Each time I leave my car with the valet at the elegant Alfond Innon the edge of downtown Winter Park, Fla., it is with the excited anticipation of meeting someone special in my life inside.

There was the time I met my husband for an anniversary lunch at Hamilton’s Kitchen, which was sunlit and flower-filled as we dined on fish tacos but received filet mignon service. Or a happy hour in Hamilton’s Lounge to catch up with a former colleague; our young daughters shared a plate of french fries while we sipped martinis in a cozy alcove dominated with bold, modern art. And there was that steamy September evening spent with two old friends, three chef’s specials and two bottles of a crisp sauvignon blanc as we dined al fresco under the portico overlooking the manicured garden courtyard and made a promise not to let so much time pass until we’d meet again.

Spanish architecture melds with contemporary art in the Alfond Inn's lobby.

So when an invite came my way to celebrate the Alfond’s fifth anniversary with a tasting of new dishes from chef Stephen Doyle’s dinner menu and a tour of the most recent installation throughout the hotel from the Alfond Collection of Contemporary Art, I immediately checked my calendar and committed. The Alfond has been part of many touchstone memories for me, and I wanted to be a part of its special moment, too.

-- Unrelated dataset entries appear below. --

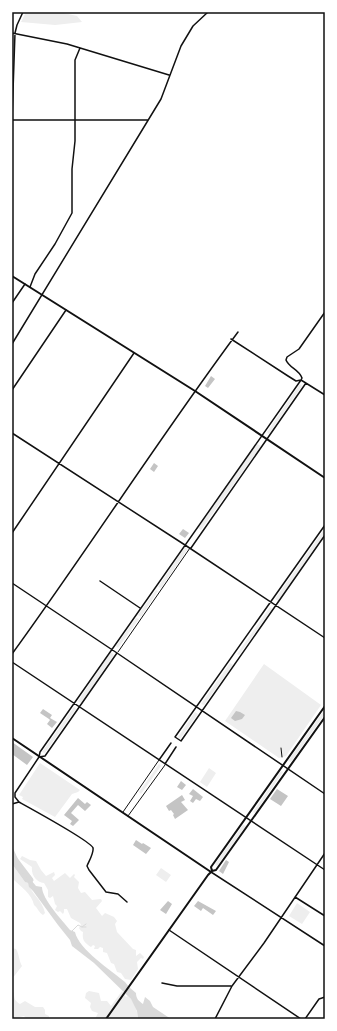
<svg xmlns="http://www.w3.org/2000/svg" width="337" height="1031" font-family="'Exo 2',sans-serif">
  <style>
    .green { fill: #eee }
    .water { fill: #d9d9d9 }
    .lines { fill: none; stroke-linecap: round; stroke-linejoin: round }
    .stream { stroke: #d9d9d9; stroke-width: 1 }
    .river { stroke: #d9d9d9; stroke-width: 5 }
    .building { fill: #c4c4c4 }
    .pedestrian { stroke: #111; stroke-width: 1 }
    .minor { stroke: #111; stroke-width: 1.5 }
    .secondary { stroke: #111; stroke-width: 2 }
    .neatline { fill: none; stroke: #111; stroke-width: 1.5 }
  </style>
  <rect width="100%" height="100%" fill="#fff"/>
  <!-- green -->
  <path class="green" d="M26,12h33l18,4 5,6 -27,3 -34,-3z
    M300,384l2,2 -33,48 -2,-2z
    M257,444l4,2 -60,84 -3,-2z
    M325,528v5l-47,68 -3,-2z
    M185,547l3,2 -27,39 -3,-1z
    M156,590l2,1 -17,26 -3,-2z
    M270,607l2,2 -33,46 -2,-1z
    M136,618l3,1 -21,29 -2,-2z
    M111,652l3,3 -33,48 -3,-2z
    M230,663l3,2 -29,40 -3,-1z
    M264,664l57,41 -35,51 -7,2 -54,-37z
    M74,707l2,2 -31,44 -3,-1z
    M325,709v5l-34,48 -3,-1z
    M195,712l3,2 -18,25 -2,-2z
    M40,763l40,27 -2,2 -6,2 -17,23 -33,-18 1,-2 -4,-2z
    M159,764l2,2 -20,28 -2,-2z
    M209,768l7,5 -9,14 -7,-5z
    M281,771l2,1 -28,41 -2,-1z
    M243,825l3,1 -29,40 -2,-2z
    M22,856l8,4 6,1 5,9 5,6 8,-4 1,3 -3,3 2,3 11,-8 5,5 4,-4 1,1 -1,2 5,5 -1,6 3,5 4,-1 7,8 9,-1 1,2 -6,7 6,8 3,-3 9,4 3,4 -2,3 2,8 16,17 3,1v6l4,-3 4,4 -1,2 -2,-1 -4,4 1,7 -7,11 -6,-1 -4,-6 -4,-1 -3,-8 -3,-1 -4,-10 -4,-1v-4l-3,-1 -2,2h-4l1,-3 -2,-1 -2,2c-7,-5 -9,-7 -8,-15l-2,-1 -2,-3 2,-3 -1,-2 -9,-5 -4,-9h-3v3l-1,2 -3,-3 -2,1 -3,-2 2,-4 -2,-2 -2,-8 -3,2 -2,-1v-7l-4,-7c-8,-1 -13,-8 -12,-16l-12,-8z
    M12,864l13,18 3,1c3,11 14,16 17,30l-2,2c-4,-2 -5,-7 -9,-10 -2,-11 -14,-19 -21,-26z
    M161,868l10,7 -5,7 -10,-7z
    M297,903l13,9 -8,12 -13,-8z
    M12,948l4,1c3,4 3,12 6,17l-10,13z
    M12,991l2,2c0,6 1,8 6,11l5,-3 10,6h8l2,3v4l4,2v3h-22l-3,-3 -4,1v2h-8z
    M89,991l10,2 2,8h6l4,5 11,-15 4,6 2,-1c6,5 11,17 9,23h-42l3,-6 -6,-2 -2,-4 1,-4 -6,-5 1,-5z"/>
  <!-- water -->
  <path class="water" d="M12,846l11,24 4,5 4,1v4l5,6 6,1c0,12 20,33 28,43l5,2c4,18 36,38 50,50l4,5 7,6c0,6 3,8 7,11l2,-7 5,4 3,6 18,12h-33l-1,-8 -6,-12 -37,-36 -22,-17 -2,-6 -12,-15 -25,-34 -4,-4 -1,-4 -3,-1 -13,-18z"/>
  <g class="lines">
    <!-- stream -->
    <path class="stream" d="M82,927h4
      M71,932l7,-7 4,2 4,-3"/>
    <!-- river -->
    <path class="river" d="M12,855l19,25"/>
  </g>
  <!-- building -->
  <path class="building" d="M211,376l4,3 -7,9 -3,-2z
    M154,463l4,3 -4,6 -4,-3z
    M183,529l6,4 -4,5 -6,-4z
    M43,709l9,6 -2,3 7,4 -5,6 -5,-4 3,-4 -1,-1 -9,-6z
    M236,711l4,1 5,3 -3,4 -7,2 -4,-3z
    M12,742l21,15 -6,8 -15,-11z
    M181,781l5,4 -4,5 -5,-3z
    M193,789l10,8 -3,4 -4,-2 -3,4 -3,-2 3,-5 -4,-2z
    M277,789l11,7 -7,10 -11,-7z
    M182,795l3,5 -4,2 7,8 -13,9 -2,-4 1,-1 -3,-4 -2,1 -3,-5z
    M78,798l7,6 2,-2 4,3 -6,6 -7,-6 -7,8 8,7 -6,6 -3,-2 2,-3 -8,-6z
    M136,840l6,4 1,-1 8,5 -5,6 -13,-9z
    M226,860l3,2 -6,12 -4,-3z
    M168,901l4,3 -6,10 -6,-4z
    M198,901l18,10 -3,4 -10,-7 -2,3 -7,-5z"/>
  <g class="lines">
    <!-- pedestrian -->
    <path class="pedestrian" d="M118,652l72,-104
      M281,748l1,9
      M123,812l36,-52
      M128,816l37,-51"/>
    <!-- minor -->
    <path class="minor" d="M12,33l55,11 102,31
      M12,120h136
      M12,120l3,-87 2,-8 6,-13
      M30,287l5,-13 20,-30 17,-31v-44l3,-28v-81l5,-12
      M12,303l13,-19
      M231,339l57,37 8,5 5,-1 24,15
      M12,344l149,-245 20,-53 12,-20 15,-14
      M12,390l54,-80
      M12,433l173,112 140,93
      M325,525l-150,212 6,4 144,-206
      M12,533l122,-180
      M191,548l115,-165
      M100,581l40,27
      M12,583l105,70 208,141
      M12,654c77,-106 148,-217 226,-322
      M12,662l313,208
      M39,757l6,-1 72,-103
      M159,760l12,-17
      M165,764l11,-17
      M12,804l7,-2
      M211,872l114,74
      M295,897l30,19
      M127,902l-9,-8 -12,-2 -17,-22 -2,-4c2,-5 7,-13 6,-18 -1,-6 -65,-41 -74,-46l-4,-5v-4l24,-36 1,-5 261,-372 1,-2c-3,-9 -13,-10 -16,-18l1,-3 12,-8 26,-37
      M169,930l132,89
      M162,983l15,3h54
      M215,1019l17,-33 32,-43 61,-90
      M305,1019l14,-20 6,-2"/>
    <!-- secondary -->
    <path class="secondary" d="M12,276l183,115 130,87
      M12,738l199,134
      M212,871l-1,-4 114,-161
      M106,1019l102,-144 4,-4 4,-1 109,-153"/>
  </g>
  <!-- border -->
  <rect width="337" height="1031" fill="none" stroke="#ffffff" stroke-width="26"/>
  <rect x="13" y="13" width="311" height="1005" class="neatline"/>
</svg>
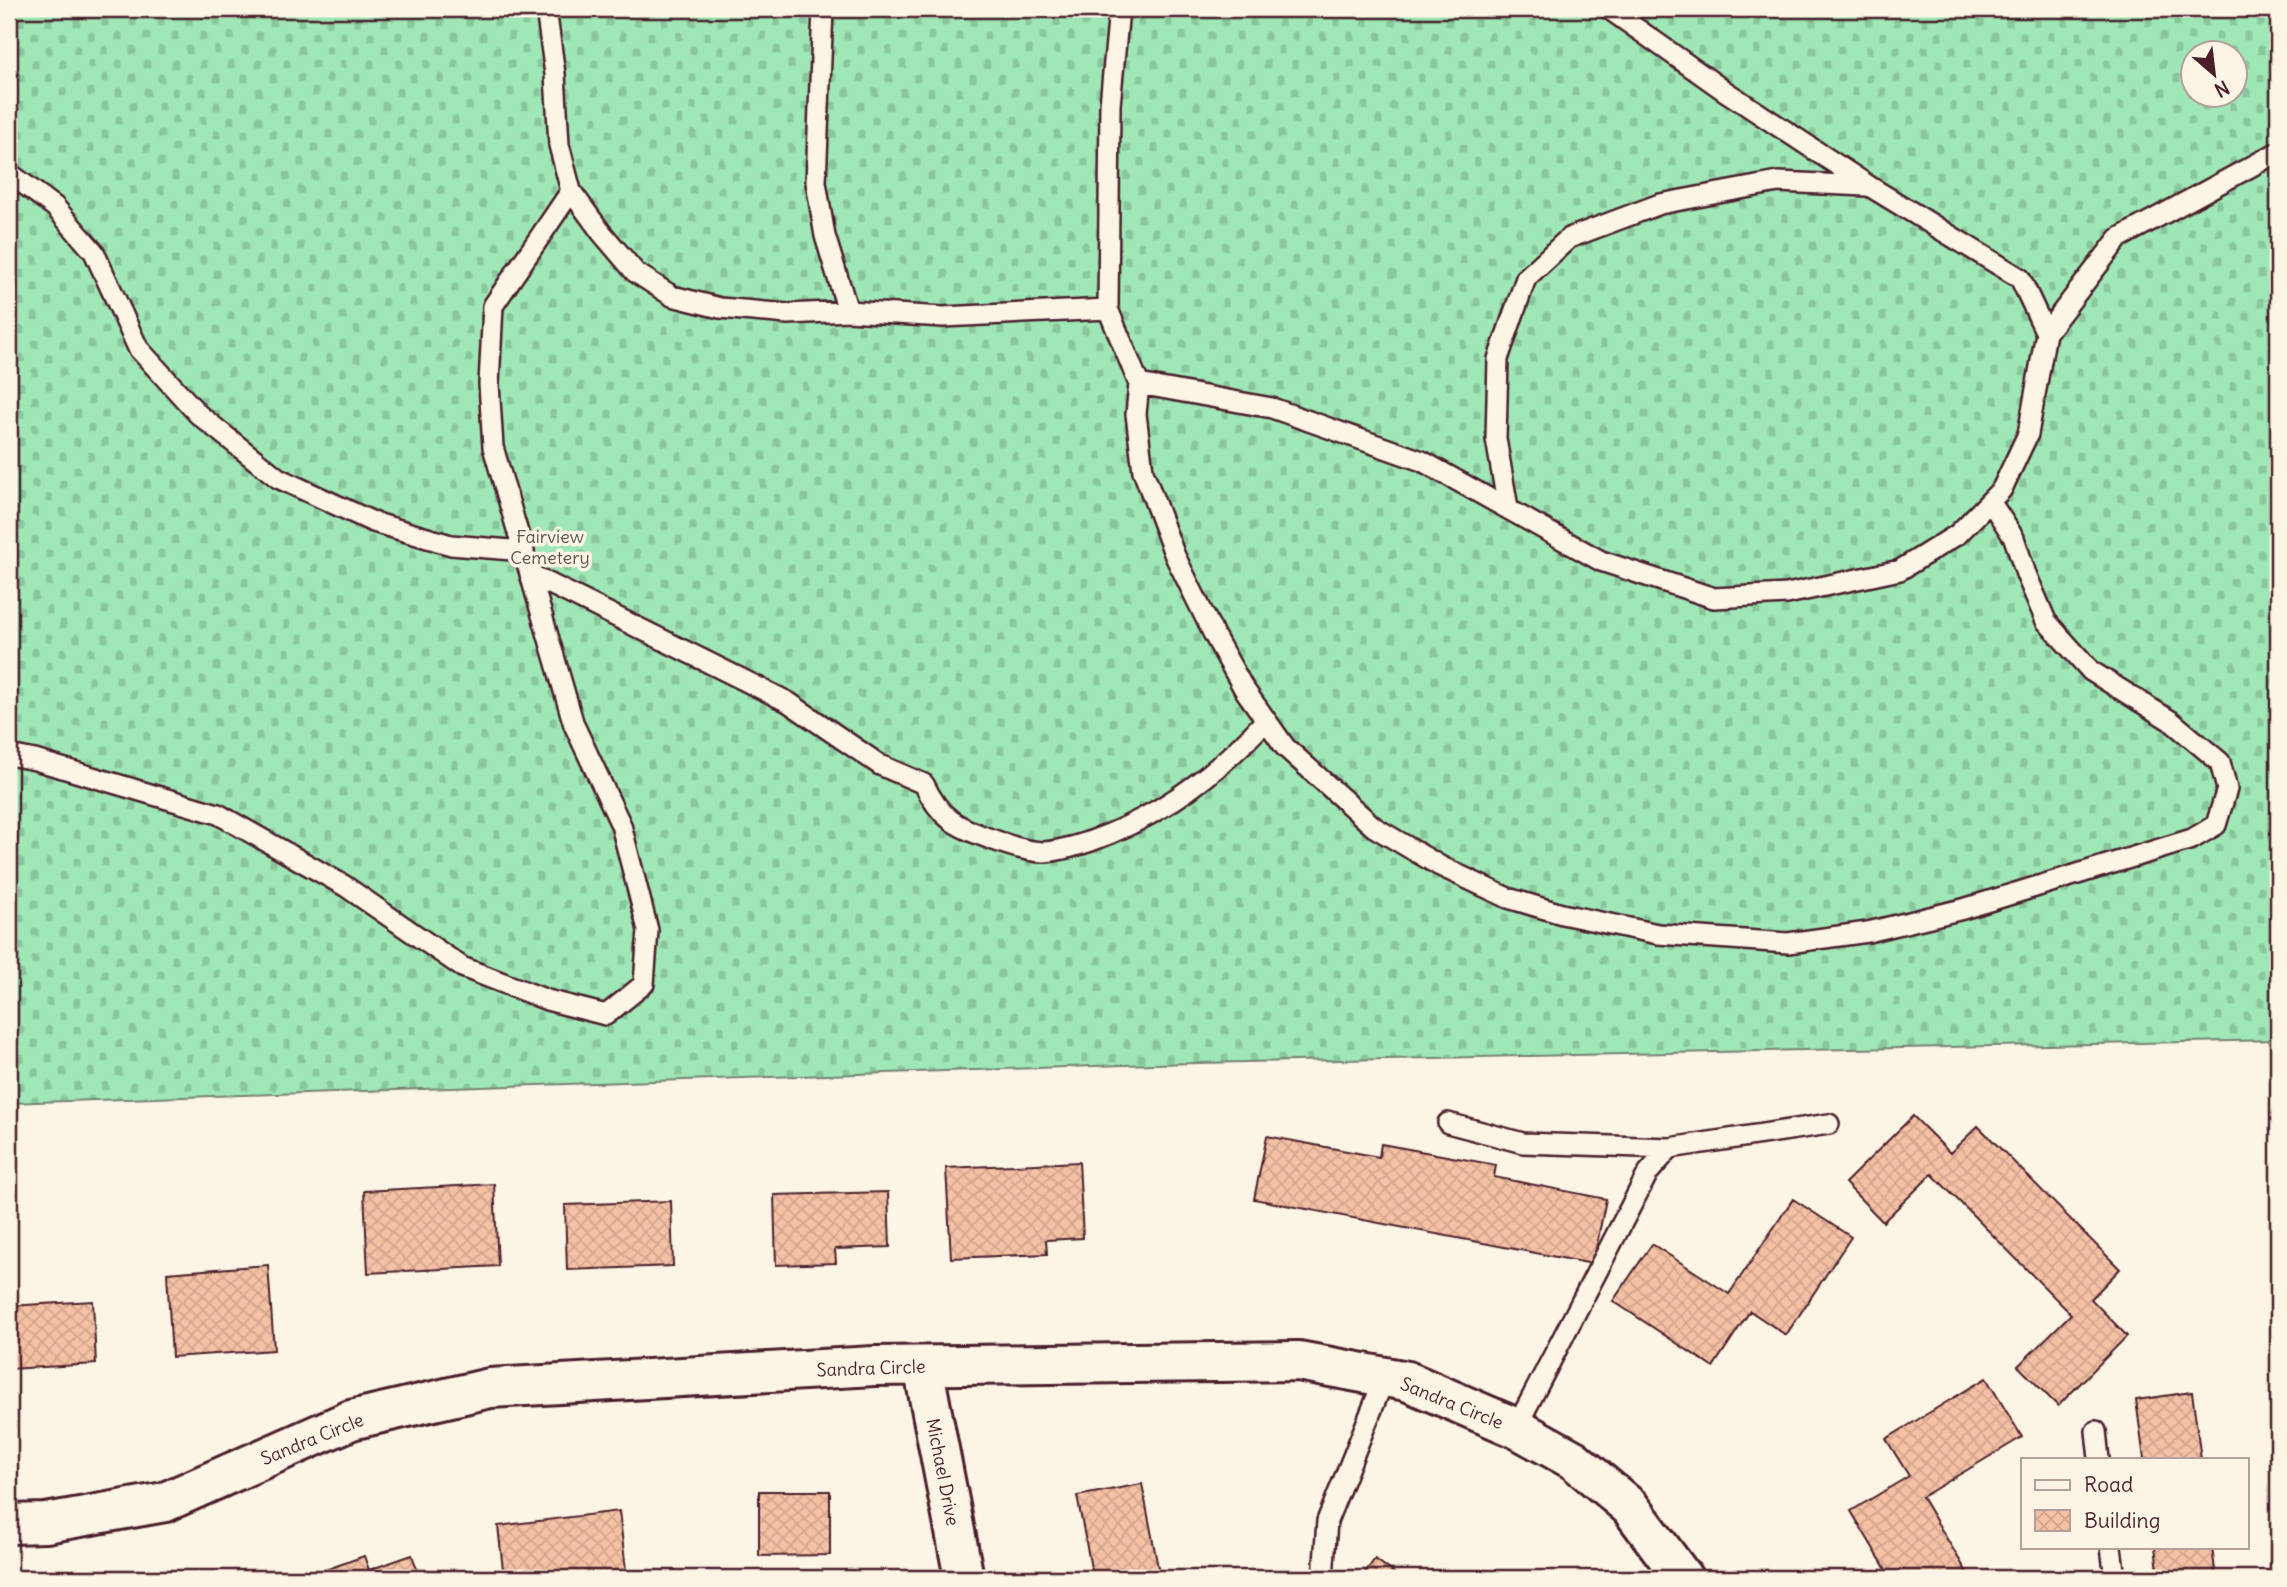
<svg xmlns="http://www.w3.org/2000/svg" width="2287" height="1587" font-family="Delius,sans-serif">
  <style>
    .cemetery { fill: url(#cemetery-stones); stroke: #748370; stroke-width: 2; fill-rule: evenodd }
    .building { fill: url(#building-cross-hatch); stroke: #4a1f2b; stroke-width: 2 }
    .lines { fill: none; stroke-linecap: round; stroke-linejoin: round }
    .service-casing { stroke: #4a1f2b; stroke-width: 24 }
    .minor-casing { stroke: #4a1f2b; stroke-width: 44 }
    .service { stroke: #fcf5e5; stroke-width: 19 }
    .minor { stroke: #fcf5e5; stroke-width: 38 }
    .labels { text-anchor: middle; dominant-baseline: central; stroke-width: 7; stroke-linejoin: round; paint-order: stroke }
    .park-label { font-size: 18px; fill: #5f514e; stroke: #fcf5e5 }
    .street-label { font-size: 18px; fill: #4a1f2b; stroke: #fcf5e5 }
  </style>
  <defs>
    <pattern id="cemetery-stones" width="16" height="16" patternUnits="userSpaceOnUse" patternTransform="scale(1.75)"><rect width="16" height="16" fill="#9fe7b6"/><path d="M2 7V4a2 2 0 0 1 4 0v3zM10 15v-3a2 2 0 0 1 4 0v3z" fill="#8ac69d"/></pattern>
    <pattern id="building-cross-hatch" width="8" height="8" patternUnits="userSpaceOnUse" patternTransform="scale(1.75)"><rect width="8" height="8" fill="#f4c1a5"/><path d="M0 0l8 8M0 8l8-8" fill="none" stroke="#d3a58e"/></pattern>
  </defs>
  <rect width="100%" height="100%" fill="#fcf5e5"/>
  <filter id="ink" filterUnits="userSpaceOnUse"><feTurbulence type="fractalNoise" baseFrequency=".0143" numOctaves="2"/><feDisplacementMap in="SourceGraphic" scale="14" xChannelSelector="R" yChannelSelector="G"/><feConvolveMatrix kernelMatrix="1 2 1 2 8 2 1 2 1" color-interpolation-filters="sRGB"/></filter>
  <g filter="url(#ink)">
    <!-- cemetery -->
    <path class="cemetery" d="M9 9H2278V1040L1153 1064 9 1103ZM2192 52H2234V94H2192Z"/>
    <!-- building -->
    <path class="building" d="M1913 1116 1950 1153 1978 1126 2120 1269 2091 1299 2127 1336 2058 1406 2018 1366 2071 1314 1932 1174 1883 1222 1845 1183Z
      M1267 1136 1379 1157 1381 1144 1496 1165 1494 1177 1606 1199 1593 1264 1254 1199Z
      M1079 1162 1083 1238 1046 1240 1047 1254 951 1258 946 1168Z
      M494 1184 498 1266 368 1273 364 1191Z
      M888 1192 890 1247 835 1249 836 1263 776 1265 774 1195Z
      M1793 1199 1851 1237 1786 1335 1750 1311 1713 1367 1613 1301 1652 1244 1729 1294Z
      M671 1201 673 1266 567 1270 565 1205Z
      M268 1265 274 1350 172 1357 167 1273Z
      M93 1301 96 1364 9 1369V1306Z
      M1986 1378 2022 1437 1922 1497 1969 1576 1966 1578H1891L1851 1511 1909 1476 1886 1439Z
      M2192 1392 2201 1459H2144L2136 1400Z
      M1142 1484 1160 1578H1093L1077 1496Z
      M759 1491H830V1555L759 1556Z
      M619 1511 627 1578H504L498 1526Z
      M2155 1547H2212L2216 1578H2159Z
      M412 1555 420 1578H303L364 1556 369 1570Z
      M1375 1559 1401 1578H1361Z"/>
    <g class="lines">
      <!-- service casing -->
      <g class="service-casing">
        <path id="service" d="M546 9 555 74 559 145 571 191 601 232 635 272 672 296 720 308 788 314 848 311 943 317 1108 309
          M823 9 816 182 825 236 848 311
          M1119 9 1110 105 1108 309 1139 384 1272 408 1422 461 1601 561 1714 598 1787 594 1900 570 1958 534 2002 489 2028 434 2046 333 2020 278 1869 186 1722 89 1609 9
          M9 173 55 207 94 252 138 348 198 414 278 478 373 522 451 545 524 551
          M2046 333 2119 238 2278 152
          M1139 384 1136 414 1143 471 1175 556 1214 635 1244 689 1266 720 1285 747 1374 827 1440 866 1508 898 1562 914 1658 934 1788 943 1868 932 1963 909 2192 839 2216 825 2227 789 2220 762 2171 721 2091 671 2046 621 2026 574 2014 538 1990 501
          M1508 508 1496 439 1498 359 1526 278 1569 238 1660 204 1778 182 1867 186
          M532 575 788 702 880 765 924 784C940 818 956 827 991 839 1007 845 1027 852 1044 852 1059 851 1076 846 1091 841 1159 817 1218 773 1266 720
          M9 755 35 760 218 814 345 886 462 967 547 1000 606 1015 644 984 648 930 621 825 574 725 493 447 489 384 493 306 571 191
          M1448 1123 1523 1143 1670 1148
          M1516 1428 1648 1173 1670 1148 1829 1124
          M2096 1431 2099 1459
          M2111 1547 2115 1578
          M1323 1578 1327 1521 1385 1377"/>
      </g>
      <!-- minor casing -->
      <g class="minor-casing">
        <path id="minor" d="M923 1366 964 1578
          M9 1524 46 1523 165 1502 351 1420 490 1388 874 1366 1298 1361 1407 1381 1516 1428 1574 1460 1630 1507 1683 1578"/>
      </g>
      <!-- service -->
      <use href="#service" class="service"/>
      <!-- minor -->
      <use href="#minor" class="minor"/>
    </g>
  </g>
  <g class="labels">
    <!-- park labels -->
    <g class="park-label">
      <text x="550" y="536">Fairview<tspan x="550" dy="21">Cemetery</tspan></text>
    </g>
    <!-- street labels -->
    <g class="street-label">
      <text transform="translate(871 1368) rotate(-2)">Sandra Circle</text>
      <text transform="translate(1452 1403) rotate(22)">Sandra Circle</text>
      <text transform="translate(312 1439) rotate(-22)">Sandra Circle</text>
      <text transform="translate(943 1472) rotate(79)">Michael Drive</text>
    </g>
  </g>
  <!-- margin -->
  <rect width="2287" height="1587" fill="none" stroke="#fcf5e5" stroke-width="35"/>
  <rect x="18" y="18" width="2252" height="1552" fill="none" stroke="#4a1f2b" stroke-width="2.5" filter="url(#ink)"/>
  <!-- legend -->
  <rect x="2021" y="1458" width="228" height="91" fill="#fcf5e5" stroke="#b59f9b" stroke-width="2"/>
  <rect x="2035" y="1480" width="35" height="10" fill="#fcf5e5" stroke="#b59f9b" stroke-width="2"/>
  <text x="2084" y="1492" font-size="21" fill="#4a1f2b">Road</text>
  <rect x="2035" y="1510" width="35" height="21" fill="url(#building-cross-hatch)" stroke="#b59f9b" stroke-width="2"/>
  <text x="2084" y="1528" font-size="21" fill="#4a1f2b">Building</text>
  <!-- north arrow -->
  <g transform="translate(2214 74) rotate(152)"><circle r="33" fill="#fcf5e5" stroke="#b59f9b" stroke-width="2"/>
  <path d="M0-5L12 26L0 18L-12 26Z" fill="#4a1f2b"/>
  <text y="-10" font-size="19" font-weight="bold" text-anchor="middle" fill="#4a1f2b">N</text>
  </g>
</svg>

When the Alfond Inn opened five years ago, it was as though the final, sorely missed puzzle piece had been placed into the city of Winter Park, located about five miles north of downtown Orlando. The 112-room boutique property echoes the Spanish-Mediterranean revival style of neighboring Rollins College, established in 1885, and many nearby homes that were built in the early 20th century. The Alfond Inn feels, and looks, as though it has always been a part of the Winter Park landscape.

There are two things that distinguish the Alfond Inn from other properties. First, the property is owned by Rollins College, and all net operating income from the inn is directed to the Alfond Scholars program fund, the College’s premier scholarship fund. The goal is to reach a $50 million endowment.

Second is the art. Its public spaces display a portion of the Alfond’s ever-growing collection that currently comprises 400 works and is part of the Cornell Fine Arts Museum collection at Rollins College.

Kicking off this little birthday party, Cornell director Ena Heller said that she and Alfond general manager Jesse Martinez have an ongoing joke. “He thinks he has a hotel with art,” said Heller, “and I think he has a museum with rooms.” Either way, the Alfond works.

“The Alfond Inn is the only art hotel where the collection of a teaching museum is displayed 24/7 for all to see,” Heller added. In other words, “It provides an introduction to art without realizing you are being indoctrinated,” she said.

Truth be told, the menu tasting turned into what felt like a five-course meal: Doyle’s food was so good, I couldn’t limit myself to just a bite or two of each dish. Afterward, we headed out for a tour of the newly installed collection with Cornell curator Gisela Carbonell. “Once a year we change the display very significantly. You’ll see lots of old friends but plenty of new faces.”

I’m always in awe of the art I see at the Alfond. But this time I really noticed how the works speak of our times. For instance, hung in Hamilton’s Lounge, the incredibly comfortable lobby bar, I note a work by Gardar Einarsson called Equality Forever. It is a play on the U.S. Postal Service’s Forever stamps, but in Einarsson’s work, Forever is crossed out and the word Justice is written above it. Another work by Jenny Holzer is of horizontal, colored bars painted in oil on linen. It is a representation of a U.S. government document redacted to the point that there is nothing to see.

This is no accident, said Carbonell, who shares a bit about how each year’s installation is selected. “The art unifies the space but also provides opportunities to have conversations and dialogues about issues that are important to most people,” she said. “So not only art that is beautiful but art that addresses a multiplicity of issues that reflects a liberal arts education at Rollins.”

Hotel guests can immerse themselves in the art 24/7. But nonguests are welcome to explore it, too. Simply come for a drink or a bite to eat and read about the works on the plaques beside each piece. A free public art tour is given every Sunday at 1 p.m., and a happy hour tour is given on the first Wednesday of every month. Can’t make it? Ask for the audio-guide at the front desk or explore much of the collection online.

The 112-room inn is situated in the heart of Winter Park and is within comfortable walking distance of Rollins College and buzzy Park Avenue, which is loaded with shops and restaurants. A favorite outing for visitors is the Scenic Boat Tour that operates daily on the chain of lakes upon which Winter Park was founded in the late 1800s. This is such a walkable area that your clients really don’t need a car if they prefer to rely on Uber for airport transportation.